OpenLineage event listener#

The OpenLineage event listener plugin allows streaming of lineage information, encoded in JSON format aligned with OpenLineage specification, to an external, OpenLineage copmpatible API, by POSTing them to a specified URI.

Rationale#

This event listener is aiming to capture every query that creates or modifies trino tables and transform it into lineage information. Linage can be understood as relationship/flow between data/tables.
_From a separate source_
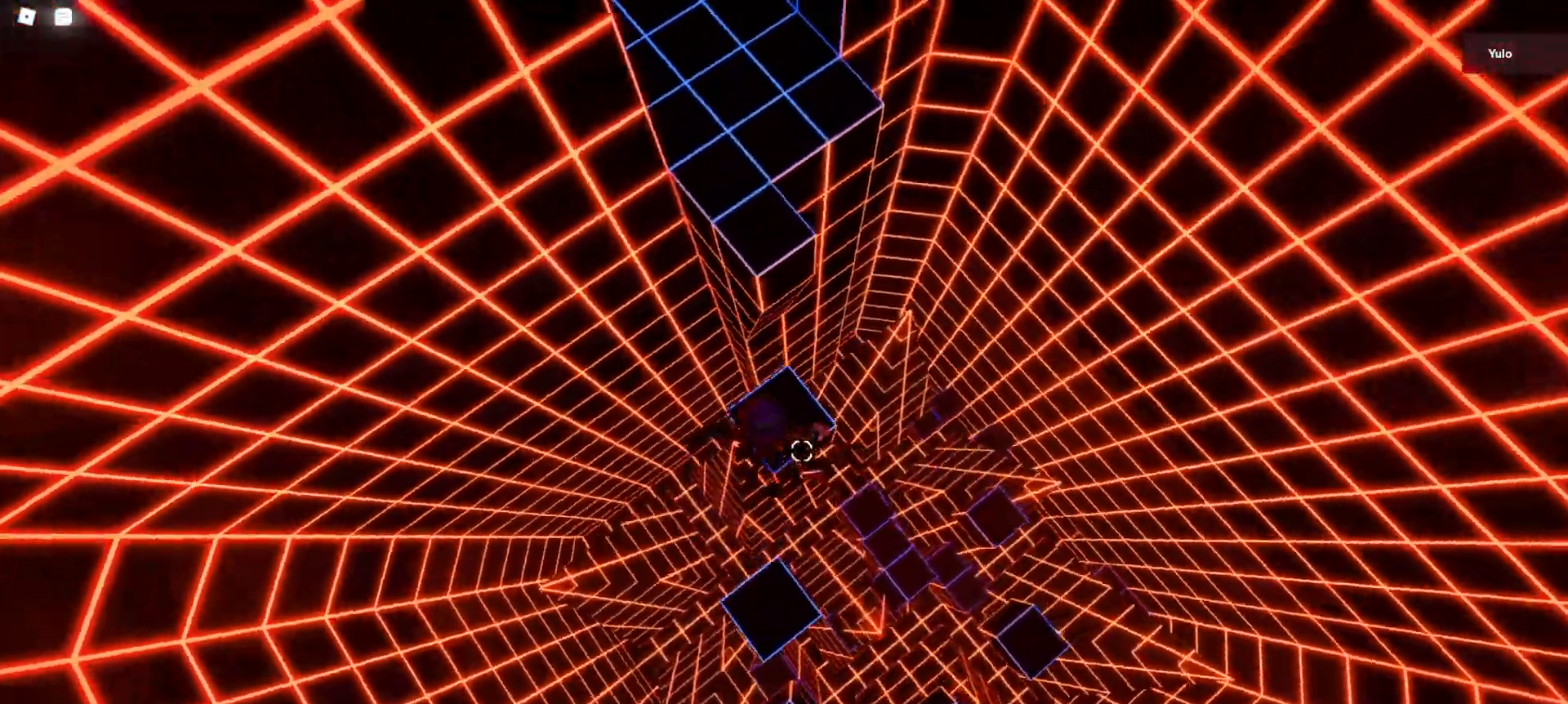
{"keys": ["w"], "mouse": [], "events": [[167, "space", "down"], [367, "space", "up"]]}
OpenLineage is a widely used open-source standard for capturing lineage information from variety of system including (but not limited to) Spark, Airflow, Flink.

Trino Query attributes mapping to OpenLineage attributes#

Trino

OpenLineage

{UUID(Query Id)}

Run ID

{queryCreatedEvent.getCreateTime()} or {queryCompletedEvent.getEndTime()}

Run Event Time

Query Id

Job Facet Name

trino:// + {openlineage-event-listener.trino.uri.getHost()} + ":" + {openlineage-event-listener.trino.uri.getPort()}

Job Facet Namespace (default, can be overriden)

{schema}.{table}

Dataset Name

trino:// + {openlineage-event-listener.trino.uri.getHost()} + ":" + {openlineage-event-listener.trino.uri.getPort()}

Dataset Namespace

Available Trino Facets#

Trino Metadata#

Facet containing properties (if present):

  • queryPlan

  • transactionId - transaction id used for query processing

related to query based on which OpenLineage Run Event was generated.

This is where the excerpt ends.